* _Exercise prompt_
Every line of the data that contains the string "Host" must be copied.

── Extracted information

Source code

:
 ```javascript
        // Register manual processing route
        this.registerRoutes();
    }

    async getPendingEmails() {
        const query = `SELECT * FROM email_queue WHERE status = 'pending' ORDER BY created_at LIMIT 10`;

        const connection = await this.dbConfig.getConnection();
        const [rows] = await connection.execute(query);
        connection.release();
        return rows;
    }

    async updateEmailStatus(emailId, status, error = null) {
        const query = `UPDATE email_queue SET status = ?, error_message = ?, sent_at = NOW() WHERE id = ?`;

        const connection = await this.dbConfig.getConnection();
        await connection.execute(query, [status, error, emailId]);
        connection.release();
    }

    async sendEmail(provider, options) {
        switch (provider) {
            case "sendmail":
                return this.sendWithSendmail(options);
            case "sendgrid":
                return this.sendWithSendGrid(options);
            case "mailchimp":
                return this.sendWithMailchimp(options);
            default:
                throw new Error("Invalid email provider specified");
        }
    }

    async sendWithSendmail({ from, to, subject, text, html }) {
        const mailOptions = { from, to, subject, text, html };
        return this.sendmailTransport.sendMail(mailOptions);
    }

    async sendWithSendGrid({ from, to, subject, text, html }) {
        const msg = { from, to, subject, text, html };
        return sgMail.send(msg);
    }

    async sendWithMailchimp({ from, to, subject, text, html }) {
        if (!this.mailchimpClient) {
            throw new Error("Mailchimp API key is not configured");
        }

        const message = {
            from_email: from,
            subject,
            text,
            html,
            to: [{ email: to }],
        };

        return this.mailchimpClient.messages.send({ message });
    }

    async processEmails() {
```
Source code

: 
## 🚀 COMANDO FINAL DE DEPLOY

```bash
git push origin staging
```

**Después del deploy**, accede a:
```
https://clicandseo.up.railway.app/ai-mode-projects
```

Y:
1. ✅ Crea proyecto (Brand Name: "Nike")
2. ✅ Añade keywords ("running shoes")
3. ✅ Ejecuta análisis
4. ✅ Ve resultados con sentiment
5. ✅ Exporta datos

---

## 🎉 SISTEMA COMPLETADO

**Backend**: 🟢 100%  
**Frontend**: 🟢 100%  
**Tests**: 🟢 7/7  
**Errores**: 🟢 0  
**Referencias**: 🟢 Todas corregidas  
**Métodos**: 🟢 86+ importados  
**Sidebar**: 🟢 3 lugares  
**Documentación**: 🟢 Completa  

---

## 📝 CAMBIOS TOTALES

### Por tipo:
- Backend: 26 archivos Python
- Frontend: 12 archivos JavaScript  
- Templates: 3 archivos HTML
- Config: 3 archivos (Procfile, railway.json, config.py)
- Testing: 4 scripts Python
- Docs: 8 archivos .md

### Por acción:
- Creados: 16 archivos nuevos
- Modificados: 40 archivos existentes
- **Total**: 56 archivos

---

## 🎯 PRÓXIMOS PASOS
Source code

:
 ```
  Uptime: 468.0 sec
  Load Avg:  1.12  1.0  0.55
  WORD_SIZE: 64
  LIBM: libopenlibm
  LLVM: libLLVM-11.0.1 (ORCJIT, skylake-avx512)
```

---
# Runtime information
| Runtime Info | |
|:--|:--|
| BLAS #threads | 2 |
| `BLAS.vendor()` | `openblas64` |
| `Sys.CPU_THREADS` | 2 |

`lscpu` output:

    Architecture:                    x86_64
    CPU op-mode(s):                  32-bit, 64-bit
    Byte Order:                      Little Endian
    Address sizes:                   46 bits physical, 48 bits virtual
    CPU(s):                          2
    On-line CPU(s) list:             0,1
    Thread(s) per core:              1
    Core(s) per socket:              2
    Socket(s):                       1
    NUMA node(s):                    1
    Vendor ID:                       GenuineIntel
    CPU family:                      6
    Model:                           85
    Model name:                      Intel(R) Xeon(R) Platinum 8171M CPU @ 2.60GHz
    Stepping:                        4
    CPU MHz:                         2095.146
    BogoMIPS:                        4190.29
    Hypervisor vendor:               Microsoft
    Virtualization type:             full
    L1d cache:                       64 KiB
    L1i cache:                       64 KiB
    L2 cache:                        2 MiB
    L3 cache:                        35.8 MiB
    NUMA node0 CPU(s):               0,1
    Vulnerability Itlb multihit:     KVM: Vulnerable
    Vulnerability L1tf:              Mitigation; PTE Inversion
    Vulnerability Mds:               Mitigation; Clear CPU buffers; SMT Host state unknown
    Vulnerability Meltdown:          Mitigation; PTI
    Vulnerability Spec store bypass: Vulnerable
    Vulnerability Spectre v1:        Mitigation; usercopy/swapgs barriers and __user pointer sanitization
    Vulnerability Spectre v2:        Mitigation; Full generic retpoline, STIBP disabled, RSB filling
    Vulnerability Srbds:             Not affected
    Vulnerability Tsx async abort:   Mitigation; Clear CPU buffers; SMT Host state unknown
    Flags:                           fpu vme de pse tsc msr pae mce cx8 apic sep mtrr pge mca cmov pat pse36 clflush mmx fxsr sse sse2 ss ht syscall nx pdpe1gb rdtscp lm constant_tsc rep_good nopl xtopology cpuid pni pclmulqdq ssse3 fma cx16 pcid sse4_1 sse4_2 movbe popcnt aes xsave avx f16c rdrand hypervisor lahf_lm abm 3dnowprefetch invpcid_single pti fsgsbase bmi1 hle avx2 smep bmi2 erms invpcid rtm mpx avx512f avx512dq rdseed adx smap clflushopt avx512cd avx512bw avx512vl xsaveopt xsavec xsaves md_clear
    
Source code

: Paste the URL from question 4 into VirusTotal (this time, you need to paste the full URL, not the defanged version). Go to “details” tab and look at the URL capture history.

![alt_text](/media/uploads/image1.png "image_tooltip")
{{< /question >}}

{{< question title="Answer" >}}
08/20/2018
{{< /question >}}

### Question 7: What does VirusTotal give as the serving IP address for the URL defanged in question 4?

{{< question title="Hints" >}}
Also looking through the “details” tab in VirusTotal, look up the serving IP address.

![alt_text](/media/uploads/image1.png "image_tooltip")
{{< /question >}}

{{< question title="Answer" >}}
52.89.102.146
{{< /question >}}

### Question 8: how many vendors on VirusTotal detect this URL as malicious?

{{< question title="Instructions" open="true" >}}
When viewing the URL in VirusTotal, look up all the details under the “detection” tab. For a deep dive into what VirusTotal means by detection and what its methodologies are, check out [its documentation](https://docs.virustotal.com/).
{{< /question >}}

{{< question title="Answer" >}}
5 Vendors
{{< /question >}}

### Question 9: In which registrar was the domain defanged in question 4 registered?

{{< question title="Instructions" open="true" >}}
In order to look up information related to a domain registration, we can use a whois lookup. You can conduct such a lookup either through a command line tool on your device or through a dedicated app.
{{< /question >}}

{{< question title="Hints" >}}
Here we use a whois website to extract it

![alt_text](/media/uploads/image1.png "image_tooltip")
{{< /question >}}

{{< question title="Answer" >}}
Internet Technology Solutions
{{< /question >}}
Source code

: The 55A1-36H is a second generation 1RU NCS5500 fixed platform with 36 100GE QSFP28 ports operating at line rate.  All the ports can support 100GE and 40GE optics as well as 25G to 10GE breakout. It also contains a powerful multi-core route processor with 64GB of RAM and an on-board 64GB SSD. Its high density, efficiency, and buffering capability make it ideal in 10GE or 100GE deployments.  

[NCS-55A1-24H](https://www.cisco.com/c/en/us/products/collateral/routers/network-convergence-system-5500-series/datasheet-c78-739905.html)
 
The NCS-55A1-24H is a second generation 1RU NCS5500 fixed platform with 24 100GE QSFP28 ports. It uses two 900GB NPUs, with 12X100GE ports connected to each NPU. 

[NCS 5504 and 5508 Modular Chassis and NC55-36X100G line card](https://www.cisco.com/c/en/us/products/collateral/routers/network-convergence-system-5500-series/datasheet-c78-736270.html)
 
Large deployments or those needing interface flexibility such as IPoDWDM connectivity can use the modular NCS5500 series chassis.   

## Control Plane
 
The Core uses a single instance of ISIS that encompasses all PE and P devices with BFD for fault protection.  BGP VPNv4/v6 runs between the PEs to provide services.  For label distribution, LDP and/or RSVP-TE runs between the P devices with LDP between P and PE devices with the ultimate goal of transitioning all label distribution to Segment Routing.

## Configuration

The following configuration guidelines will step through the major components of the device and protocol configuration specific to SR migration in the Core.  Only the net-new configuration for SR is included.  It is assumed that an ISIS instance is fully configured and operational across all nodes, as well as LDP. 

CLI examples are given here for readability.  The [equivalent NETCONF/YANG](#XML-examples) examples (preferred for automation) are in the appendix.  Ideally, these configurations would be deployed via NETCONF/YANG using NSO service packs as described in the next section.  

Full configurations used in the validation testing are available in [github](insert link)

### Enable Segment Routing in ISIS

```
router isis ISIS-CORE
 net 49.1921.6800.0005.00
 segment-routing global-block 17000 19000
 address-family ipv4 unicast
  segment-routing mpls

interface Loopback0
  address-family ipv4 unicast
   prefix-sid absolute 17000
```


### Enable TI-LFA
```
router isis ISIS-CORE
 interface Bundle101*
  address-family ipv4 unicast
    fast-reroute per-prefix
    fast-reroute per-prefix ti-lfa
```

────

* _Problem solution_
    Vulnerability Mds:               Mitigation; Clear CPU buffers; SMT Host state unknown
    Vulnerability Tsx async abort:   Mitigation; Clear CPU buffers; SMT Host state unknown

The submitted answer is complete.